Document passage
══════════

Schara: So that’s a major shift.

Wiseman: Not “How can I fix the other person?” It’s a huge shift, that’s a huge – and that’s made all the difference. What’s my part in it. And, it changes everything. It changes your sense of being present in the world, it changes your sense of responsibility, and it requires you to observe your own behavior. Which I think is really important for living a more examined life. And, I think taking these ideas to my work, has underlined them in my family, that became clear to me that they both move back and forth, between my work and my family life.

Schara: So your, your sense of being, in is your sense of being in your family, corrupted by some kind of emotional process, and -in the family? I, you know, I’m struggling to understand what you were up against in being yourself. Schara: What is this- this sense-

Wiseman: Well, I have a- I had a pretty good, you know, I was kind of in a great position. I was born into a family, I was the firstborn daughter, my dad was in the Army. I was a wanted child, and I filled an emotional void, as I’ve now come to see it. My dad was away, so I became extremely important to my mother. And to my grandmother and grandfather, with whom I lived. So, life was good. There was a l- I was important to them, and I had a mission, which was to kind of fill up a hole. And, I think it’s no surprise to me that when I end up doing work I end up doing labor management work. Which fills up a hole, between kinda different parties, I think that was my automatic functioning in my family. My nuclear family. So, I had a position of kinda “fix-it” in that family, and I was pretty good at it, until I reached a point in my life where I no longer knew enough to fix the level of problem that was coming at me. And, that’s when I- that’s when I went to Dr. Bowen. And realized that my fixing it was an automatic response. And that in fact there was- there were other more successful ways, to do things. So, for example my father passes away, and I am Executor of the estate, which would be the position that you would assume the oldest daughter to have, and it was the time when I was seeing Dr. Bowen and I made a decision to give up that role, and give it to my younger sister, because I wanted to get out of that position, of being the fixer. So, it allowed me to make choices, in ways that spread around my functioning. Which served me really well.

══════════

Saved data entries
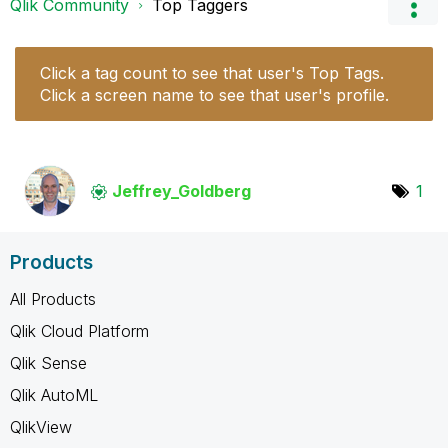
Qlik Community
Top Taggers
Click a tag count to see that user's Top Tags.
Click a screen name to see that user's profile.
Jeffrey_Goldber
g
1
Products
All Products
Qlik Cloud Platform
Qlik Sense
Qlik AutoML
QlikView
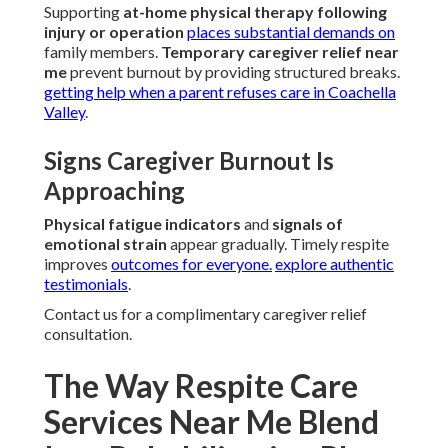
Supporting
at-home physical therapy following
injury or operation
places substantial demands on
family members.
Temporary caregiver relief near
me
prevent burnout by providing structured breaks.
getting help when a parent refuses care in Coachella
Valley
.
Signs Caregiver Burnout Is
Approaching
Physical fatigue indicators
and
signals of
emotional strain
appear gradually. Timely respite
improves
outcomes for everyone.
explore authentic
testimonials
.
Contact us for a complimentary caregiver relief
consultation.
The Way Respite Care
Services Near Me Blend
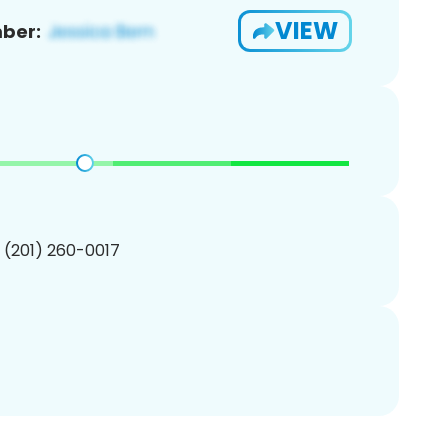
VIEW
ber:
1 (201) 260-0017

══════════

Prompt 1
In the saved data entries above, substitute "Solutions" for every occurrence of "Products", leaving everything else unchanged, and omit the pictures from your answer.
Prompt 2
Resume the interview about Wiseman's role as the family fixer, continuing from the point where it stops.

Answer area 1
Qlik Community
Top Taggers
Click a tag count to see that user's Top Tags.
Click a screen name to see that user's profile.
Jeffrey_Goldber
g
1
Solutions
All Solutions
Qlik Cloud Platform
Qlik Sense
Qlik AutoML
QlikView
Supporting
at-home physical therapy following
injury or operation
places substantial demands on
family members.
Temporary caregiver relief near
me
prevent burnout by providing structured breaks.
getting help when a parent refuses care in Coachella
Valley
.
Signs Caregiver Burnout Is
Approaching
Physical fatigue indicators
and
signals of
emotional strain
appear gradually. Timely respite
improves
outcomes for everyone.
explore authentic
testimonials
.
Contact us for a complimentary caregiver relief
consultation.
The Way Respite Care
Services Near Me Blend
VIEW
ber:
1 (201) 260-0017

Answer area 2
Schara: So the emotional process, in a family,

Wiseman: I could try out new things. But-

Schara: positions people to function in ways that, that might not be good for them. For their whole life. Like you- you could accept your role in the family and it functioned alright for awhile, to be the fixer, and let’s say that’s your emotional posture, that the family system- the family system has governed

Wiseman: To the world. Right.

Schara: your behavior, and you have accepted that mantle of the fixer. [laughter] And- and you did it well.

Wiseman: And did it well.

Schara: And then something comes up, where you begin to question whether or not this functional position is really working for you. And your- your husband’s business goes down, you can’t fix him, you can’t fix the business, and-and then you begin to change this automatic functioning, and you find out that it- it frees you up. Whatever that means. So that, you step down, your sister steps up. And the emotion- what was the emotional- was there kickback in this, when you began, wanna get out? Of a posture the family has assigned you to? Do people rise up and call you silly?

Wiseman: Well, I think- I think, you know, my sisters have a way of categorizing me as being a person who always goes to funerals, and shows up to all family events. They do that, laughingly, and lovingly, you know, but I never got pushback from my family. My immediate family. The real pushback, came, as I see it, from my husband’s family. Who- and I would not- I would not have suspected that. But my own family as I got, as I got a clearer sense of self, I think, you know, treated me with kind of amusement, for awhile.

Schara: They didn’t get mad at you, they didn’t think Bowen Theory

Wiseman: But- No.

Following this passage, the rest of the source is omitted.